The U.S. power grid is undergoing one of the most profound transformations in its history. As heating systems electrify, millions of EVs plug in, climate volatility intensifies, and hyperscale data centers proliferate, utilities are being asked to manage rapid, structural shifts in demand.
Critically, this growth is not just large - it’s uncertain. The pace of adoption, geographic clustering, and load profiles of new technologies are highly variable, and legacy planning tools fail to capture this complexity. Today’s forecasts rely on outdated building archetypes, coarse spatial resolution, and deterministic assumptions—leaving planners without the precision they need to confidently navigate this high-stakes transition.
In this high-stakes context, better demand intelligence is essential. Without accurate, building-level forecasting, infrastructure could be overbuilt in some places and underbuilt in others, driving up rates, undermining reliability, and delaying decarbonization. A new era of grid planning demands a new class of forecasting tools.

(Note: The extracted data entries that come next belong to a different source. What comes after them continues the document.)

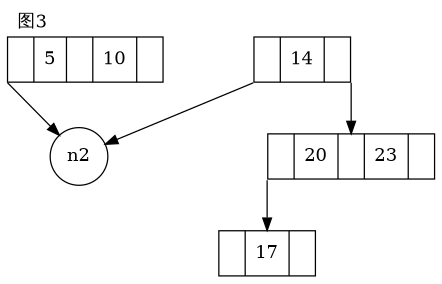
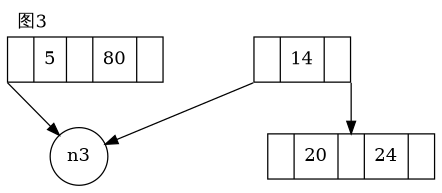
  digraph {
    label="图3"
    labeljust=l
    labelloc=t
    nodesep=1
    splines=line
    node [shape=record]
    edge [minlen=1.8 tailport=sw]
    n1 [label="<f1> | 14 | <f2>"]
-   n2 [shape=circle]
-   n3 [label="<f1> | 20 | <f2> | 23 | <f3>"]
-   n5 [label="<f1> | 17 | <f2>"]
-   n4 [label="<f1> | 5 | <f2> | 10 | <f3>"]
+   n2 [shape=circle label=n3]
+   n3 [label="<f1> | 20 | <f2> | 24 | <f3>"]
+   n4 [label="<f1> | 5 | <f2> | 80 | <f3>"]
    n1 -> n2
    n1 -> n3 [tailport=se]
-   n3 -> n5
    n4 -> n2
  }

Our forecasting platform was born from over eight years of PhD and postdoctoral research at MIT. At its core is a novel machine learning architecture that integrates remote sensing, weather, socioeconomic, and a wide range of utility data sources—including smart meters, monthly billing records, and even spatially aggregated consumption statistics.
This flexibility allows us to train high-resolution models using whatever data is available, whether granular or coarse, private or public. As a result, we can scale rapidly across new geographies, forecast further into the future, and deliver greater accuracy—often without requiring much or any sensitive data from our partners.
Our models learn directly from real-world behavior, not static assumptions. By generating granular, probabilistic forecasts—with rigorous uncertainty quantification—we give utilities, regulators, and energy market actors the insights they need to plan boldly and act confidently.
Energy infrastructure decisions today will shape emissions, equity, and economic outcomes for decades. That’s why we believe demand forecasting must be accurate, explainable, reproducible, robust. Our platform incorporates state-of-the-art geospatial machine learning techniques designed from the start to support real-world planning.
We prioritize traceability and interpretability at every step. Every forecast includes documented assumptions, metadata, and sensitivity analysis, allowing decision-makers to understand not just what the model predicts - but why. By embedding uncertainty quantification and scenario variation directly into our forecasts, we enable planners to stress-test infrastructure pathways and build for a future that is not only low-carbon, but resilient to change.
This approach ensures that public funds, private capital, and regulatory attention are directed with confidence—avoiding stranded assets, ratepayer risk, and planning blind spots.
Identify when and where grid capacity will be exceeded due to heat pump adoption, EV load, or extreme weather. Enable proactive infrastructure upgrades and load management strategies.
Our forecasts enable utilities to make evidence-based cases for capital investments, rate changes, and resource adequacy planning - backed by probabilistic, building-level data.
Disaggregate demand forecasts to expose inequities in heat pump adoption, energy burden, and DER deployment. Target incentives where they’ll have the greatest social and climate impact.
Run demand projections under different climate futures, policy scenarios, and electrification rates. Understand how long-term grid needs evolve under decarbonization pathways.
Our API integrates with existing utility workflows, replacing or augmenting tools like ResStock with validated, accurate predictions tailored to each service area.